■ What needs to be done
Pick out every line in the data below that contains the string "qSketchRegion".

■ Records provided

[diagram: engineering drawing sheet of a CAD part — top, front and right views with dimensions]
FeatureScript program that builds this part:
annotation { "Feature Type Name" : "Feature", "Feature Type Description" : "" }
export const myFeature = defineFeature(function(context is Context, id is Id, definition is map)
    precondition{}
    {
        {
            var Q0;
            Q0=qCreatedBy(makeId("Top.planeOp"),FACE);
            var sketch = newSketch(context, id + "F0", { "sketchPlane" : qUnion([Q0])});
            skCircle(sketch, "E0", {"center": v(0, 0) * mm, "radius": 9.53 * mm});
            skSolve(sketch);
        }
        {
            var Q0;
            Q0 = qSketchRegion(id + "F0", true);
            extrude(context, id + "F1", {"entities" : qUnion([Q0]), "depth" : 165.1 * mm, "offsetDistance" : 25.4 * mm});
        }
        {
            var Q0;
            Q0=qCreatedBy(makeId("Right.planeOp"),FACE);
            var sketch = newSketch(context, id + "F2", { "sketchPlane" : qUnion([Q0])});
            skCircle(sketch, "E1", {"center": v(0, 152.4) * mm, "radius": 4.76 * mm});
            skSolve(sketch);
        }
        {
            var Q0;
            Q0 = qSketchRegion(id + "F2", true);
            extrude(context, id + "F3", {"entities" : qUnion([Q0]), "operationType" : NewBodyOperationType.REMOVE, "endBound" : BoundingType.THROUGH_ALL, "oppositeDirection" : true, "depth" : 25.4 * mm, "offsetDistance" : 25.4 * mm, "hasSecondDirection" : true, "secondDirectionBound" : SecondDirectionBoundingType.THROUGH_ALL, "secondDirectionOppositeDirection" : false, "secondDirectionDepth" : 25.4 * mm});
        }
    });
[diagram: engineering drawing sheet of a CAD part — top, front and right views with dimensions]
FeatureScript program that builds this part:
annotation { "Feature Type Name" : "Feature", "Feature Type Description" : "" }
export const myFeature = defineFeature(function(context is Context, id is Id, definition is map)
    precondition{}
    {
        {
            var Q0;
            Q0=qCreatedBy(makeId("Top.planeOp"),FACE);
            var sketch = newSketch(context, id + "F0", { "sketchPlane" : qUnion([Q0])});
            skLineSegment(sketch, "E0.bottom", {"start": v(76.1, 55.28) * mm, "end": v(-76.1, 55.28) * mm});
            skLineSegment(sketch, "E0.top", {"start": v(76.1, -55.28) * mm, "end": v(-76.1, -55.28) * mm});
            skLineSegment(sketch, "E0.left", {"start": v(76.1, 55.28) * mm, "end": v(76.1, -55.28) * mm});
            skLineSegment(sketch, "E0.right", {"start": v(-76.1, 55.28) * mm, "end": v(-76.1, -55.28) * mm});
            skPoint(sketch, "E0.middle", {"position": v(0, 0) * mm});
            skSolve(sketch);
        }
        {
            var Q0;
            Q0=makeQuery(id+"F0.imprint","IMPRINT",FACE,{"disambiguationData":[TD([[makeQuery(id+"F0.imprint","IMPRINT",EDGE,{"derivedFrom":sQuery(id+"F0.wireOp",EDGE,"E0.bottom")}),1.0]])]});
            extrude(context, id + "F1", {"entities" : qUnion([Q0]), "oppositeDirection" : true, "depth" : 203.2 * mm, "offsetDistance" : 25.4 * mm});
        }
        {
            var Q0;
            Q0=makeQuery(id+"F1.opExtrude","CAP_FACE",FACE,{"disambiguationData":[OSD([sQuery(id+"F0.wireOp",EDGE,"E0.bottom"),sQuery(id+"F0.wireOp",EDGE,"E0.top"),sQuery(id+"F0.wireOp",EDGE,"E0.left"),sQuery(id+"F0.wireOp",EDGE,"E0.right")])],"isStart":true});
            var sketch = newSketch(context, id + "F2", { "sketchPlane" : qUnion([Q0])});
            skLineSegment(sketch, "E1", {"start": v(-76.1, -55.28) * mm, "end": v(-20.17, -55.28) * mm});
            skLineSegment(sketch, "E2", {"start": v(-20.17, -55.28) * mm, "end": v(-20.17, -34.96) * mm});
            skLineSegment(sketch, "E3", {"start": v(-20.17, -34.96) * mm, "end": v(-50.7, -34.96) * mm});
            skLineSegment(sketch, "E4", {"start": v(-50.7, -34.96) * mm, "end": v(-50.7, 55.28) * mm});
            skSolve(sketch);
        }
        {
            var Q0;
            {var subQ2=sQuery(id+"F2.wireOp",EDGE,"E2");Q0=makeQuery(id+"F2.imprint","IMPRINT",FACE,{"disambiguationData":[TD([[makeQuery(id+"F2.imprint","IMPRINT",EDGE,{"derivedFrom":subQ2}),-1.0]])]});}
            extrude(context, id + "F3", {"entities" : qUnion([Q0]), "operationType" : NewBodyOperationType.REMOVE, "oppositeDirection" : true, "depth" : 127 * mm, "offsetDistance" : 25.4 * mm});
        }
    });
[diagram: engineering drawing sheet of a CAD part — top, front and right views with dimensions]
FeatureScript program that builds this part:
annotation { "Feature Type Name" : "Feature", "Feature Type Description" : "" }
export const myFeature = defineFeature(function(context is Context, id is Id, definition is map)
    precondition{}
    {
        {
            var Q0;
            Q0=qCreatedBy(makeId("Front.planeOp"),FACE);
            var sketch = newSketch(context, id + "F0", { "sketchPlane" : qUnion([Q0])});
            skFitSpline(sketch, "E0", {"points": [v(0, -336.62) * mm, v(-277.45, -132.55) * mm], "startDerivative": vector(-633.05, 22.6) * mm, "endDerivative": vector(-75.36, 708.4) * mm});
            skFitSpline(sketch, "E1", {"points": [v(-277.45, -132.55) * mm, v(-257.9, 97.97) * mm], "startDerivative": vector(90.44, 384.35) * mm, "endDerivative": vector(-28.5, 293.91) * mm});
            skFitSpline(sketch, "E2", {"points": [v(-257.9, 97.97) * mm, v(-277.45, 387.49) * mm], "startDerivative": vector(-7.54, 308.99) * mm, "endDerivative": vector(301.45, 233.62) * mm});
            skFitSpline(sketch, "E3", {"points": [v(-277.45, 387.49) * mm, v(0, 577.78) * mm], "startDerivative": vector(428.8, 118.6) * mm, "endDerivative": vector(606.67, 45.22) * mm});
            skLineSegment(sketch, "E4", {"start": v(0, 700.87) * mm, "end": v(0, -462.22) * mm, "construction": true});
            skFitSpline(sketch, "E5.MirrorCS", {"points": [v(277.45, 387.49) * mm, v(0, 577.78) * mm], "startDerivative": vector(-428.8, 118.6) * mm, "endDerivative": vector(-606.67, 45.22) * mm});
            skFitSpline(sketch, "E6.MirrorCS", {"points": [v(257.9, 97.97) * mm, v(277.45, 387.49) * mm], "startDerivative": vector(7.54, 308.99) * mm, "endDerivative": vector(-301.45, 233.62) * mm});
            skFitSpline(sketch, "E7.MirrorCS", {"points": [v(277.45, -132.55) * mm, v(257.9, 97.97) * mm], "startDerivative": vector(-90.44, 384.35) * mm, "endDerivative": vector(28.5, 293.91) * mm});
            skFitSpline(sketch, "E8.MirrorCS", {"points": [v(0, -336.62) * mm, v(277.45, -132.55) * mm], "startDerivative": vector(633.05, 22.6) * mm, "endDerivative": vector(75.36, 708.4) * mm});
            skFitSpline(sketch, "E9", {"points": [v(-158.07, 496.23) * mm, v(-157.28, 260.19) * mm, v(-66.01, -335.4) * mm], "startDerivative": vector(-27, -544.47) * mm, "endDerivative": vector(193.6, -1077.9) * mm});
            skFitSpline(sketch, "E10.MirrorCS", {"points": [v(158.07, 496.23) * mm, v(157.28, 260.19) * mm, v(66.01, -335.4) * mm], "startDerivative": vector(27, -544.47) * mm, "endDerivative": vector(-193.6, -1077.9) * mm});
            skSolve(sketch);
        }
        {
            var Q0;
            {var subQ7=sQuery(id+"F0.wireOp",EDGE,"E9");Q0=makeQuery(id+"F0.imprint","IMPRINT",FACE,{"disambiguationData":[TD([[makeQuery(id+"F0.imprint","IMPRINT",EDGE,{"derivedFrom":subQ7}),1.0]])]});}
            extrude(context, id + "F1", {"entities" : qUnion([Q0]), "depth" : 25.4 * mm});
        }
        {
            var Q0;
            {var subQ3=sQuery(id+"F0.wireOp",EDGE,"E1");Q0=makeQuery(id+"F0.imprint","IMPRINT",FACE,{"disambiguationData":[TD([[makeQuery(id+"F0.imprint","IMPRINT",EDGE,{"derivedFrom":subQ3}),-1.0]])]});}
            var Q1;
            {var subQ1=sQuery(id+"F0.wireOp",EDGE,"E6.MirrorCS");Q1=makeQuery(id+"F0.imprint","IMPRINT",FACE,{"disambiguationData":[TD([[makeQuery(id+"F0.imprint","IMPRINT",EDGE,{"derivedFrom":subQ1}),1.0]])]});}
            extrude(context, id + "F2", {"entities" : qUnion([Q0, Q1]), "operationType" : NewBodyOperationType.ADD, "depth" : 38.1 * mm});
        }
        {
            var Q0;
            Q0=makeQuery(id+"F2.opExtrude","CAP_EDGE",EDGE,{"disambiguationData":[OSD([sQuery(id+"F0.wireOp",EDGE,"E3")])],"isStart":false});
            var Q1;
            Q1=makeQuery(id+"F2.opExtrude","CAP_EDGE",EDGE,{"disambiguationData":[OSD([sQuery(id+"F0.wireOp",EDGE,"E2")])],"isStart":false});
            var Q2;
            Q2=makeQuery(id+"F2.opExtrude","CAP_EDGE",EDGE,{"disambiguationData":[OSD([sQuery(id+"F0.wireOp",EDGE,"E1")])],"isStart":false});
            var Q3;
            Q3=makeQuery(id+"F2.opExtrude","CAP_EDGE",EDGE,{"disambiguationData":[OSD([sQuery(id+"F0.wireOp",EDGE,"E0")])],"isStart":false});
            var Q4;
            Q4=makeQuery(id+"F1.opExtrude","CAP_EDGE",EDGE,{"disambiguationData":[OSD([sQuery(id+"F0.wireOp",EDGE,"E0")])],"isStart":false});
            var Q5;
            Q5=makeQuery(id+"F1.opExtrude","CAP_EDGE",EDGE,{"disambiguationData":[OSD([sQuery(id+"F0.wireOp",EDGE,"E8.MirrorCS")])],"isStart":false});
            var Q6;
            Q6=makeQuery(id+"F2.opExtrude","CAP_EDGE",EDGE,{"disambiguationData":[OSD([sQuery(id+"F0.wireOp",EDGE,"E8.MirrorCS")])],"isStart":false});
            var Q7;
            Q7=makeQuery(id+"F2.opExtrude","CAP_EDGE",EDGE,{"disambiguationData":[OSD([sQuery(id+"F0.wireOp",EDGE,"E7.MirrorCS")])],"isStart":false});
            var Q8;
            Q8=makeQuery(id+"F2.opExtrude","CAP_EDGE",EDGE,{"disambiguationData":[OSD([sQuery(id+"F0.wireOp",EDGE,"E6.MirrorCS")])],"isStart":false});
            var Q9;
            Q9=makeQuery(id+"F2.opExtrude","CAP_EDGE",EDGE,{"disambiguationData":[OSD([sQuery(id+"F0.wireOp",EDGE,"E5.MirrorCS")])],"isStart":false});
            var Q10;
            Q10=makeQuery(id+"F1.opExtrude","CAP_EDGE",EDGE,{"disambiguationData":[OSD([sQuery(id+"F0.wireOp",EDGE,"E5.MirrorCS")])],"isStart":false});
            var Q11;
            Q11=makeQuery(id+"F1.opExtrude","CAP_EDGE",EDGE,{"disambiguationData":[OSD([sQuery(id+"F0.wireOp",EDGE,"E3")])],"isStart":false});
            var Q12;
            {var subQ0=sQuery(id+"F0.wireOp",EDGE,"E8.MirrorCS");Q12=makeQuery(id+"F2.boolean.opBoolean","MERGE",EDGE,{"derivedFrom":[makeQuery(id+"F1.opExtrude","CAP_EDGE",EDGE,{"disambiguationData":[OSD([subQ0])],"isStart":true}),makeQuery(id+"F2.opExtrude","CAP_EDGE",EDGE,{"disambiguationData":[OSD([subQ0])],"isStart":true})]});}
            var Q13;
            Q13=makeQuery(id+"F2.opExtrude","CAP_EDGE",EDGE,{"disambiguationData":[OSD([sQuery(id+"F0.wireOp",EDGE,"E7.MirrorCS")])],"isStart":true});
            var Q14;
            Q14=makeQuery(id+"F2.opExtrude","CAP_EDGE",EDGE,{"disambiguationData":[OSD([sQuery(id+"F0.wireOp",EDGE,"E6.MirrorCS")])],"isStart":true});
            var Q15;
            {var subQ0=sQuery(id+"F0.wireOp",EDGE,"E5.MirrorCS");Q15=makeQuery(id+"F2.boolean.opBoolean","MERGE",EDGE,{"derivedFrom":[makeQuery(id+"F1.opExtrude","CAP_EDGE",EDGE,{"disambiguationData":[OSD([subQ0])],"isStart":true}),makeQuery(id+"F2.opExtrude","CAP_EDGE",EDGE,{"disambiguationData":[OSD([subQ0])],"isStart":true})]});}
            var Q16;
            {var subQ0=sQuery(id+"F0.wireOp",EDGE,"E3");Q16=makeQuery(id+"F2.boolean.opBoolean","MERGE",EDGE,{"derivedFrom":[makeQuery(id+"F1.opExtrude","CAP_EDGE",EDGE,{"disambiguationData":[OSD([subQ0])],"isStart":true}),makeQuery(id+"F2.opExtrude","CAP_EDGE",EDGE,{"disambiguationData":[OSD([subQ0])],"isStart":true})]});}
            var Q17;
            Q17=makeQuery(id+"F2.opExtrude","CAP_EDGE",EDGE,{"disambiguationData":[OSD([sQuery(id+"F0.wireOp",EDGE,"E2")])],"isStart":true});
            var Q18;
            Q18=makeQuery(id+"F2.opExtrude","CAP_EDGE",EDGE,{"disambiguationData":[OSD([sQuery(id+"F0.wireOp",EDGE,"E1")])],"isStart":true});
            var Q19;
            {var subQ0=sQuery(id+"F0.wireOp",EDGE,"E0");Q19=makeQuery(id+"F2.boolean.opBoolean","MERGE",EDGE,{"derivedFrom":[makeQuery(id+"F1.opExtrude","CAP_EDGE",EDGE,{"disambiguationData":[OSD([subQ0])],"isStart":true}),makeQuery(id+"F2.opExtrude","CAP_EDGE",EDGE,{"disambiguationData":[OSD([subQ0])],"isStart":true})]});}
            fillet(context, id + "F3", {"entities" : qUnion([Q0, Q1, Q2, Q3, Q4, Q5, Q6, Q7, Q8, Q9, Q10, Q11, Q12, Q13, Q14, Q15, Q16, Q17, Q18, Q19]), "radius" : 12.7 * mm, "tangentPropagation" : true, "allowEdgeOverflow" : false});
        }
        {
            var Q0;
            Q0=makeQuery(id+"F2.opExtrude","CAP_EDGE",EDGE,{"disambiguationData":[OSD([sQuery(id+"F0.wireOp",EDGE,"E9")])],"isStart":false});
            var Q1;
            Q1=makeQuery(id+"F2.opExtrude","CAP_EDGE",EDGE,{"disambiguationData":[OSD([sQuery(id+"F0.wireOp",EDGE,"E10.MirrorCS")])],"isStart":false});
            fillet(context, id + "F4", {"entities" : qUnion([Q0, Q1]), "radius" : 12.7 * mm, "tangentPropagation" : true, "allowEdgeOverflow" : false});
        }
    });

■ The result
            Q0 = qSketchRegion(id + "F0", true);
            Q0 = qSketchRegion(id + "F2", true);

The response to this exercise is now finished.